Imaging oceanic basins with wave equation and radiative transfer models

When seismic information is used to map Earth structures, a primary challenge is modelling the response of seismic wavefields to strong lateral variations in medium properties. These variations are especially relevant across oceanic basins with mixed continental-oceanic crust and including magmatic systems. These highly-scattering and absorption media produce stochastic signatures that are hard to separate from complex coherent reverberations due to shallow Moho. The discrimination between these two effects is fundamental for improving full-waveform techniques when imaging oceanic basins at regional and global scales. Here, we present a joint tomographic and modelling approach focusing on the ~1 Hz frequency band, where seismic scattering and attenuation mechanisms are predominantly resonant.
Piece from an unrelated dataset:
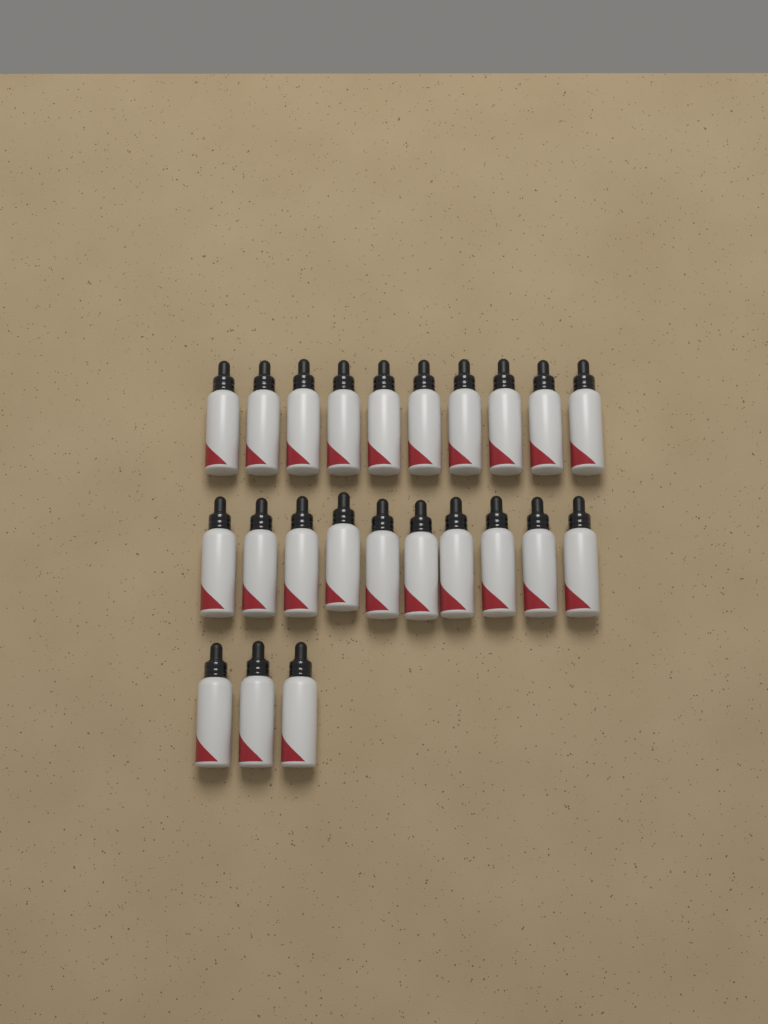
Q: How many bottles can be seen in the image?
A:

Firstly, we image late-time coda attenuation as a marker of seismic absorption across the Italian peninsula and the Tyrrhenian Sea. Regional-scale data provide the ideal benchmark to explore the potential of attenuation imaging using radiative-transfer-derived sensitivity kernels in a mixed continental-oceanic crust. Then, we explore the response of seismic wavefield to structural variations combining coda-attenuation imaging with simulations based on radiative transfer and wave-equation modelling. The results provide evidence of intra-crustal reverberations and energy leakage in the mantle, finally being able to map Moho depths with regional earthquakes. This work is an ideal forward model of seismic wavefields recorded across the oceanic crust for future full-waveform inversions and imaging of crustal discontinuities.